I walked into the examination room where John, who had an athletic built, sat expectantly in a hospital gown. After a light conversation to help him relax, I examined him. I asked typical questions, such as ‘when did you first notice this lump? Does it hurt when I touch it?’
Under my fingers, I could feel enlarged lymph nodes in both of his armpits, a frequent symptom of unaddressed breast cancer that has spread beyond the breast. Based on what I knew beyond this man’s history, this didn’t surprise me. This didn’t mean cancer, not yet, we’d only know after the results came back from a breast biopsy.
Hundreds of men are diagnosed with breast cancer every year. Some reports even suggest that over the last 25 years, the frequency of new male breast cancers has gone up by about 25 per cent.
With male patients, which seem to be a growing population, we really have to consider their unique needs. Just because it’s less common for men to experience breast cancer, it doesn’t mean men don’t have particular concerns that could surprise and challenge us.

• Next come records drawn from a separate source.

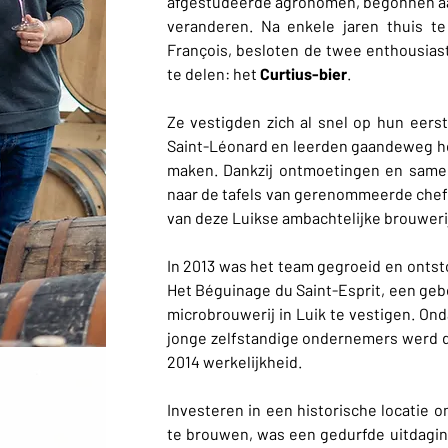
afgestudeerde agronomen, begonnen aa
veranderen. Na enkele jaren thuis 
François, besloten de twee enthousias
te delen: het
Curtius-bier
.
Ze vestigden zich al snel op hun eerst
Saint-Léonard en leerden gaandeweg h
maken. Dankzij ontmoetingen en samen
naar de tafels van gerenommeerde chefs
van deze Luikse ambachtelijke brouweri
In 2013 was het team gegroeid en ontst
Het Béguinage du Saint-Esprit, een gebo
microbrouwerij in Luik te vestigen. Ond
jonge zelfstandige ondernemers werd di
2014 werkelijkheid.
Investeren in een historische locatie 
te brouwen, was een gedurfde uitdaging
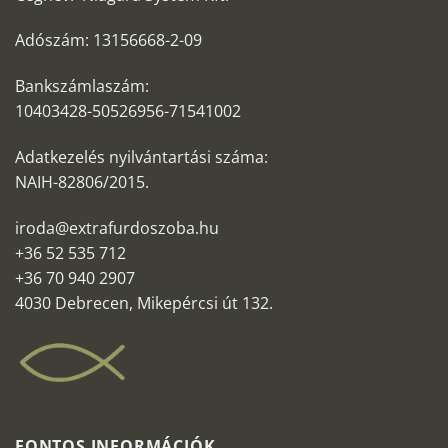
Adószám: 13156668-2-09
Bankszámlaszám:
10403428-50526956-71541002
Adatkezelés nyilvántartási száma:
NAIH-82806/2015.
iroda@extrafurdoszoba.hu
+36 52 535 712
+36 70 940 2907
4030 Debrecen, Mikepércsi út 132.
FONTOS INFORMÁCIÓK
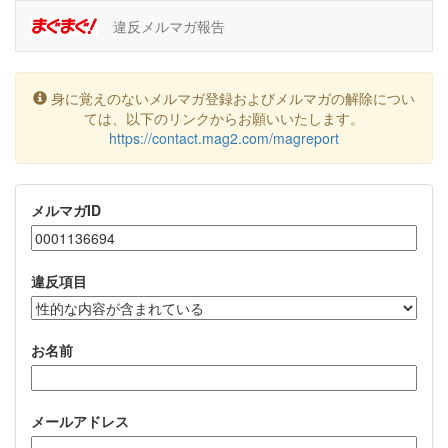
違反メルマガ報告
身に覚えのないメルマガ登録およびメルマガの解除につい
ては、以下のリンクからお願いいたします。
https://contact.mag2.com/magreport
メルマガID
違反項目
お名前
メールアドレス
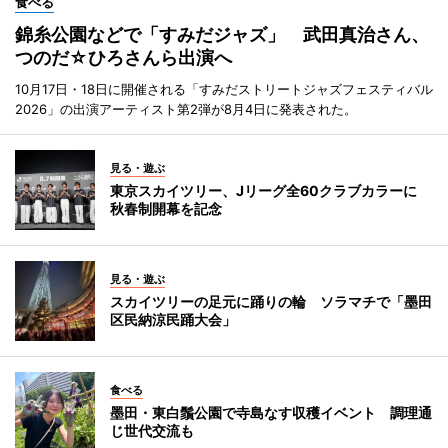
食べる
錦糸公園などで「すみだジャズ」 武田真治さん、
つのだ☆ひろさんら出演へ
10月17日・18日に開催される「すみだストリートジャズフェスティバル
2026」の出演アーティスト第2弾が8月4日に発表された。
見る・遊ぶ
東京スカイツリー、Jリーグ全60クラブカラーに
秋春制開幕を記念
見る・遊ぶ
スカイツリーの足元に踊りの輪 ソラマチで「墨田
区民納涼民踊大会」
食べる
墨田・東白鬚公園で寺島なす収穫イベント 調理通
じ世代交流も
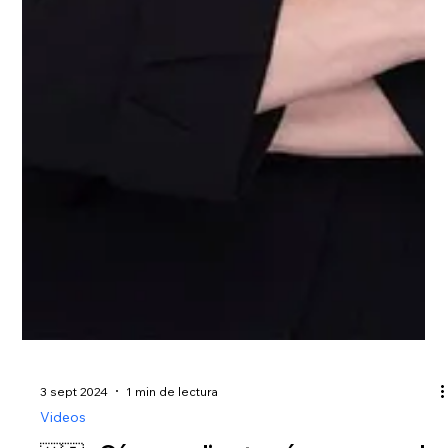
3 sept 2024
1 min de lectura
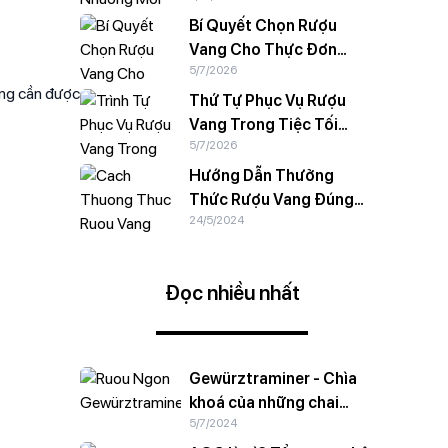
Bí Quyết Chọn Rượu
Vang Cho Thực Đơn
5/7/2026
Chay Chuẩn Vị
ang cần được
Thứ Tự Phục Vụ Rượu
Vang Trong Tiệc Tối
5/7/2026
Trang Trọng
Hướng Dẫn Thưởng
Thức Rượu Vang Đúng
24/5/2024
Cách
Đọc nhiều nhất
Gewürztraminer - Chìa
khoá của những chai
5/7/2024
vang trắng ngào ngạt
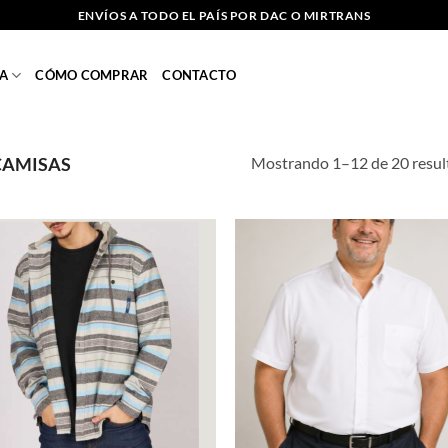
ENVÍOS A TODO EL PAÍS POR DAC O MIRTRANS
A
CÓMO COMPRAR
CONTACTO
Mostrando 1–12 de 20 resul
AMISAS
Añadir
Añ
a la
a
lista de
lis
deseos
de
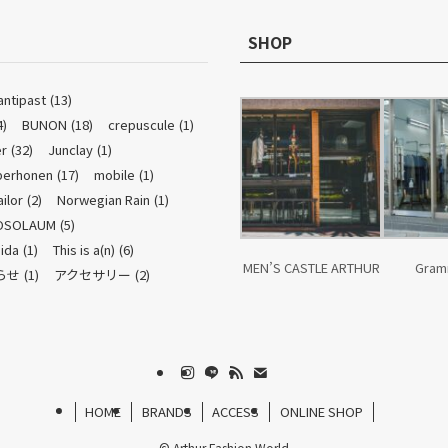
SHOP
antipast
(13)
4)
BUNON
(18)
crepuscule
(1)
r
(32)
Junclay
(1)
perhonen
(17)
mobile
(1)
ailor
(2)
Norwegian Rain
(1)
OSOLAUM
(5)
ida
(1)
This is a(n)
(6)
MEN’S CASTLE ARTHUR
Gram
らせ
(1)
アクセサリー
(2)
HOME
BRANDS
ACCESS
ONLINE SHOP
©
Arthur Fashion World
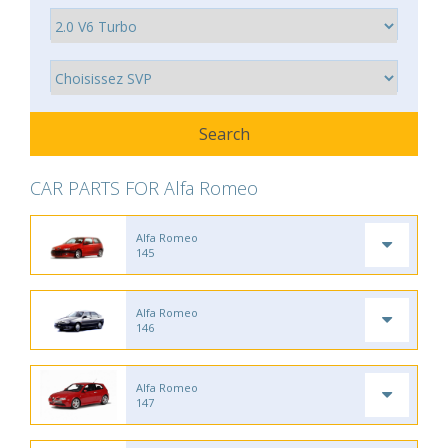
CAR PARTS FOR Alfa Romeo
Alfa Romeo
145
Alfa Romeo
146
Alfa Romeo
147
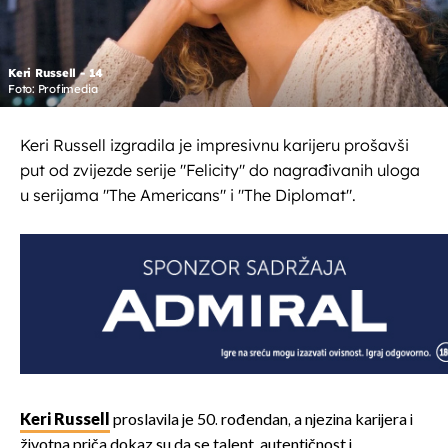
Keri Russell - 14
Foto: Profimedia
Keri Russell izgradila je impresivnu karijeru prošavši
put od zvijezde serije "Felicity" do nagrađivanih uloga
u serijama "The Americans" i "The Diplomat".
Keri Russell
proslavila je 50. rođendan, a njezina karijera i
životna priča dokaz su da se talent, autentičnost i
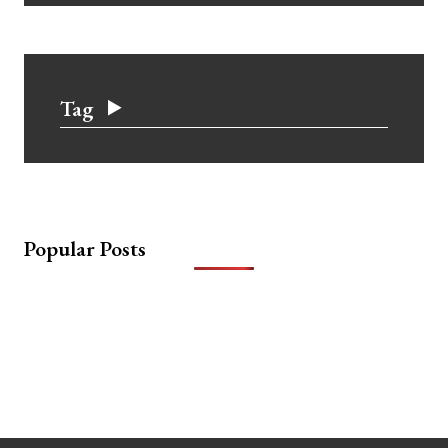
Tag
Popular Posts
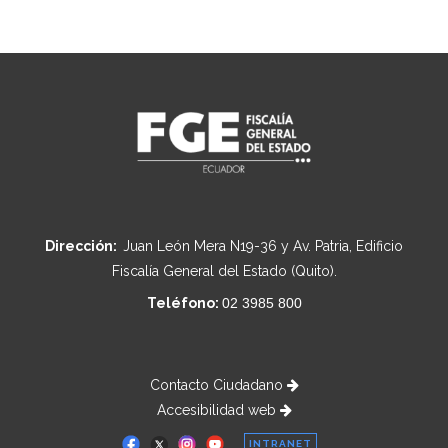
Dirección:
Juan León Mera N19-36 y Av. Patria, Edificio
Fiscalía General del Estado (Quito).
Teléfono:
02 3985 800
Contacto Ciudadano
Accesibilidad web
INTRANET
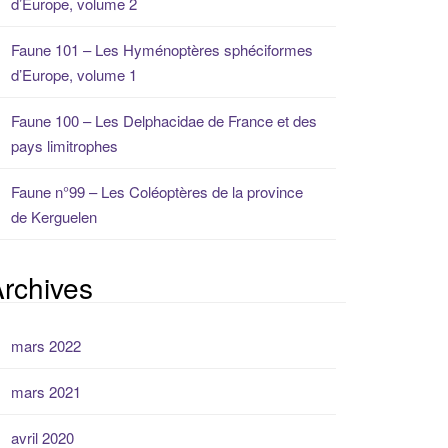
d’Europe, volume 2
Faune 101 – Les Hyménoptères sphéciformes
d’Europe, volume 1
Faune 100 – Les Delphacidae de France et des
pays limitrophes
Faune n°99 – Les Coléoptères de la province
de Kerguelen
rchives
mars 2022
mars 2021
avril 2020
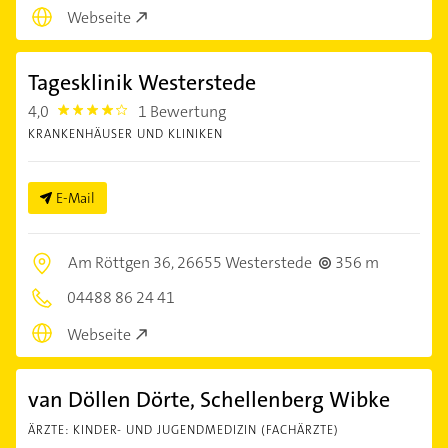
Webseite
Tagesklinik Westerstede
4,0
1 Bewertung
4.0
KRANKENHÄUSER UND KLINIKEN
E-Mail
Am Röttgen 36,
26655 Westerstede
356 m
04488 86 24 41
Webseite
van Döllen Dörte, Schellenberg Wibke
ÄRZTE: KINDER- UND JUGENDMEDIZIN (FACHÄRZTE)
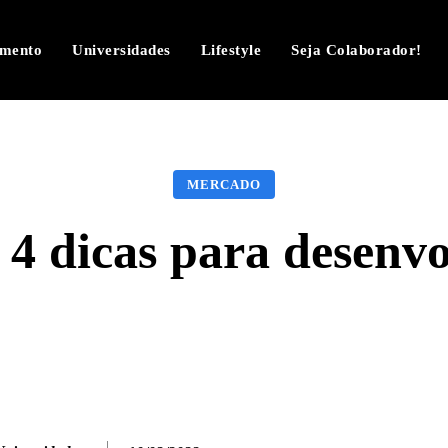
imento
Universidades
Lifestyle
Seja Colaborador!
MERCADO
 4 dicas para desenv
Facebook
Twitter
Pinterest
W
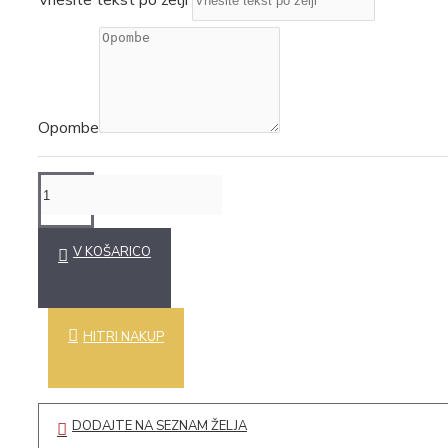
Opombe
V KOŠARICO
HITRI NAKUP
DODAJTE NA SEZNAM ŽELJA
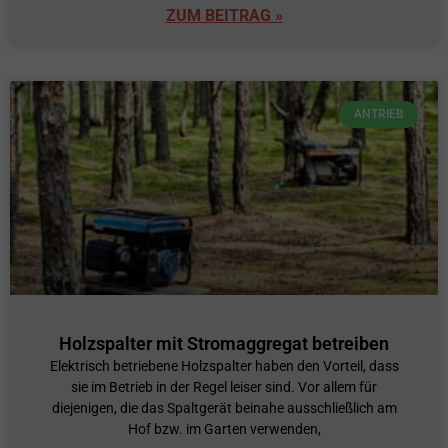
ZUM BEITRAG »
ANTRIEB
Holzspalter mit Stromaggregat betreiben
Elektrisch betriebene Holzspalter haben den Vorteil, dass
sie im Betrieb in der Regel leiser sind. Vor allem für
diejenigen, die das Spaltgerät beinahe ausschließlich am
Hof bzw. im Garten verwenden,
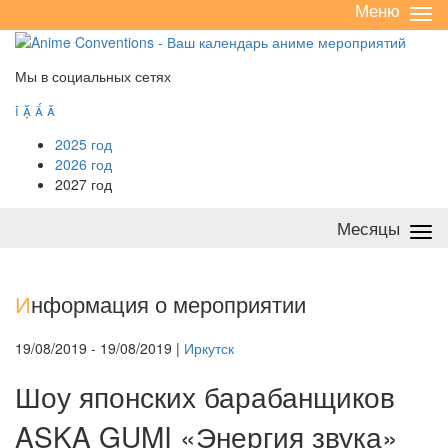
Меню
Све
/
раз
Мы в социальных сетях




2025 год
2026 год
2027 год
Месяцы
Све
/
раз
И
нформация о мероприятии
19/08/2019 - 19/08/2019 |
Иркутск
Шоу японских барабанщиков
ASKA GUMI «Энергия звука»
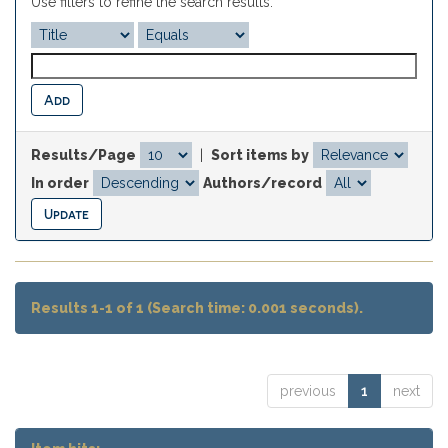
Use filters to refine the search results.
Results/Page
|
Sort items by
In order
Authors/record
Results 1-1 of 1 (Search time: 0.001 seconds).
previous
1
next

A week later when John returned, I was able to give him some news. His breast biopsy showed high concerns for cancer. I started discussing with him the treatment plan for male breast cancer, including the one I most often recommend as it offers the best outcome, a mastectomy [the removal of the whole breast].
Then, John said something I didn’t expect, “No doctor. I have always said that I would rather die than have a visible part of my body like my nipple, removed.” He blinked back at me as I swallowed my surprise. He seemed to have a strong stance about his decision.
Saving his breast was the last thing I’d expect a physically powerful man to be concerned about. But I always respect my patients’ wishes, as long as they are safe. So we agreed to remove the lump only, allowing us to be absolutely sure of a cancer diagnosis. Once we confirmed it was cancer, then, and only then, did john agree to remove the remaining cancer in his breast. John is now cancer free, after completion of his planned treatments.
A colleague of mine who is a clinical oncologist at the Ocean Road Cancer Institute, recently presented a research about male breast cancer at the medical training fellowship conference. In his research, he found that over the last five years, the percentage of male patients who showed an interest in conserving their breasts went up from 2 per cent to 28 per cent. However, each of these patients did require a mastectomy. To my knowledge, this was the first study evaluating whether to desire to preserve the breast is a concern for male breast cancer patients.
John’s story reminds me of one thing. Men are indeed the forgotten victims when it comes to breast cancer. I therefore recommend people in their societies to be given massive awareness lessons on the disease itself and it also should be known that “breast cancer for men is real.” This will help men draw more awareness, get regular breast cancer screening and abstaining themselves from risk factors.
* The name has been altered to protect the patient’s identity.